> GIVEN INSTRUCTION
Continue the README for the Scrappy Go scraper from its last sentence.

## BEGIN PASSAGE

GitHub - sunergos-ro/scrappy: A tiny browser scraper written in Go

Scrappy is a Go HTTP service that uses a warm Chrome pool to provide fast rendering and extraction APIs.

Endpoints

Method	Path	Purpose
`POST`	`/html`	Return page HTML
`POST`	`/markdown`	Return extracted markdown-like content
`POST`	`/screenshot`	Capture screenshot and upload to R2
`POST`	`/pool/scale`	Resize browser pool (admin token required when configured)
`GET`	`/stats`	Inspect pool health/utilization (admin token required when configured)
`GET`	`/health`	Liveness endpoint (bypasses IP allowlist)

Requirements

Go 1.26+
Chrome/Chromium available (or let Rod launcher manage it)
Optional: Cloudflare R2 credentials for /screenshot

Quick Start

Install dependencies:

Configure environment:

Then edit .env and set required values.

Start service:

Default bind address is :3000 (SCRAPPY_ADDR).

If calling from a non-local IP in development, set SCRAPPY_ALLOWED_IPS accordingly.

API Usage

Render HTML

curl -X POST http://localhost:3000/html \
  -H "Content-Type: application/json" \
  -d '{"url":"https://example.com","viewport":{"width":1280,"height":800}}'

Extract Markdown

curl -X POST http://localhost:3000/markdown \
  -H "Content-Type: application/json" \
  -d '{"url":"https://example.com","prime_lazy_content":true}'

Capture Screenshot

curl -X POST http://localhost:3000/screenshot \
  -H "Content-Type: application/json" \
  -d '{"url":"https://example.com","viewport":{"width":1440,"height":756},"format":"jpeg","quality":90,"device_scale_factor":2}'

Scale Pool

curl -X POST http://localhost:3000/pool/scale \
  -H "Content-Type: application/json" \
  -d '{"size":3}'

CLI

A local CLI is available at cmd/scrappy for script and agent workflows.

## END PASSAGE
## BEGIN DATA SEGMENT

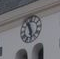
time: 11:28
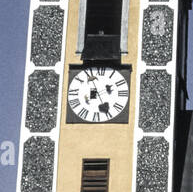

## END DATA SEGMENT

> RESULT OF THE TASK
Run via Go:

go run ./cmd/scrappy --help

Example commands:

go run ./cmd/scrappy --base-url http://localhost:3000 html \
  --url https://example.com

go run ./cmd/scrappy --base-url http://localhost:3000 markdown \
  --url https://example.com --wait-ms 1500 --prime-lazy-content

go run ./cmd/scrappy --base-url http://localhost:3000 screenshot \
  --url https://example.com --format webp --quality 90 --device-scale-factor 2

go run ./cmd/scrappy --base-url http://localhost:3000 stats
go run ./cmd/scrappy --base-url http://localhost:3000 scale --size 3

Global CLI flags:

--base-url (env: SCRAPPY_BASE_URL, default http://localhost:3000)
--admin-token (env: SCRAPPY_ADMIN_TOKEN)
--http-timeout-ms (env: SCRAPPY_HTTP_TIMEOUT_MS, default 80000)
--pretty (pretty-print JSON output)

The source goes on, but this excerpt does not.